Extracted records
#####
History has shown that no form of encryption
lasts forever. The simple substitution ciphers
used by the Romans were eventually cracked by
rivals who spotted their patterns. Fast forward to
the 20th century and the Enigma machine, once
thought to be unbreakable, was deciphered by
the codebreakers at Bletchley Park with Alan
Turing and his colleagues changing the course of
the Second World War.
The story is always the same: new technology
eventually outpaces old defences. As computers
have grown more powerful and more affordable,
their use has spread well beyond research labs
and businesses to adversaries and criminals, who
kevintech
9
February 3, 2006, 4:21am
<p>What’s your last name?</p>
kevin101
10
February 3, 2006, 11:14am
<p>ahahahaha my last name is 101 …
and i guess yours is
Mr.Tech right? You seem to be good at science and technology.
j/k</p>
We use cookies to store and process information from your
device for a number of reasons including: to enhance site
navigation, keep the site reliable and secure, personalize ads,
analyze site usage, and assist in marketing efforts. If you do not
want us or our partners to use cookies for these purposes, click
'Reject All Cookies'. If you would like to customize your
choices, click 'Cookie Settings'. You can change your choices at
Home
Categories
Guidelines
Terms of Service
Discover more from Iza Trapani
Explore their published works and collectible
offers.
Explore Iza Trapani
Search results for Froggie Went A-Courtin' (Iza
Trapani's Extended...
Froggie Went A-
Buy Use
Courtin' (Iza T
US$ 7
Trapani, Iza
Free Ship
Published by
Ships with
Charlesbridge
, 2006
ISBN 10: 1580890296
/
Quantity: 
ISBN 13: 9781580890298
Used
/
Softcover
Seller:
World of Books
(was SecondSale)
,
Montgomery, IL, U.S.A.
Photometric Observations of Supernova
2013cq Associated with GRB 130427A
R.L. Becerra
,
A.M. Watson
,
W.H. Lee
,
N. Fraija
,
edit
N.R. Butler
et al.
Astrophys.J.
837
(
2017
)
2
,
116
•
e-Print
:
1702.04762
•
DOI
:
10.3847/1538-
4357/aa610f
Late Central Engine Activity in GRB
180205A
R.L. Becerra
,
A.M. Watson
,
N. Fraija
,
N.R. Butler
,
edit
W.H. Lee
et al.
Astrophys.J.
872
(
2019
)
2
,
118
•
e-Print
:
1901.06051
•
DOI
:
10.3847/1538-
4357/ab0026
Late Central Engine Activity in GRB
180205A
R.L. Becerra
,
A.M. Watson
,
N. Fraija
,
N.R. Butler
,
#####
● **What to do**:
Give back the entries exactly, so that each line matches the original.

● **Response to this task**:
History has shown that no form of encryption
lasts forever. The simple substitution ciphers
used by the Romans were eventually cracked by
rivals who spotted their patterns. Fast forward to
the 20th century and the Enigma machine, once
thought to be unbreakable, was deciphered by
the codebreakers at Bletchley Park with Alan
Turing and his colleagues changing the course of
the Second World War.
The story is always the same: new technology
eventually outpaces old defences. As computers
have grown more powerful and more affordable,
their use has spread well beyond research labs
and businesses to adversaries and criminals, who
kevintech
9
February 3, 2006, 4:21am
<p>What’s your last name?</p>
kevin101
10
February 3, 2006, 11:14am
<p>ahahahaha my last name is 101 …
and i guess yours is
Mr.Tech right? You seem to be good at science and technology.
j/k</p>
We use cookies to store and process information from your
device for a number of reasons including: to enhance site
navigation, keep the site reliable and secure, personalize ads,
analyze site usage, and assist in marketing efforts. If you do not
want us or our partners to use cookies for these purposes, click
'Reject All Cookies'. If you would like to customize your
choices, click 'Cookie Settings'. You can change your choices at
Home
Categories
Guidelines
Terms of Service
Discover more from Iza Trapani
Explore their published works and collectible
offers.
Explore Iza Trapani
Search results for Froggie Went A-Courtin' (Iza
Trapani's Extended...
Froggie Went A-
Buy Use
Courtin' (Iza T
US$ 7
Trapani, Iza
Free Ship
Published by
Ships with
Charlesbridge
, 2006
ISBN 10: 1580890296
/
Quantity: 
ISBN 13: 9781580890298
Used
/
Softcover
Seller:
World of Books
(was SecondSale)
,
Montgomery, IL, U.S.A.
Photometric Observations of Supernova
2013cq Associated with GRB 130427A
R.L. Becerra
,
A.M. Watson
,
W.H. Lee
,
N. Fraija
,
edit
N.R. Butler
et al.
Astrophys.J.
837
(
2017
)
2
,
116
•
e-Print
:
1702.04762
•
DOI
:
10.3847/1538-
4357/aa610f
Late Central Engine Activity in GRB
180205A
R.L. Becerra
,
A.M. Watson
,
N. Fraija
,
N.R. Butler
,
edit
W.H. Lee
et al.
Astrophys.J.
872
(
2019
)
2
,
118
•
e-Print
:
1901.06051
•
DOI
:
10.3847/1538-
4357/ab0026
Late Central Engine Activity in GRB
180205A
R.L. Becerra
,
A.M. Watson
,
N. Fraija
,
N.R. Butler
,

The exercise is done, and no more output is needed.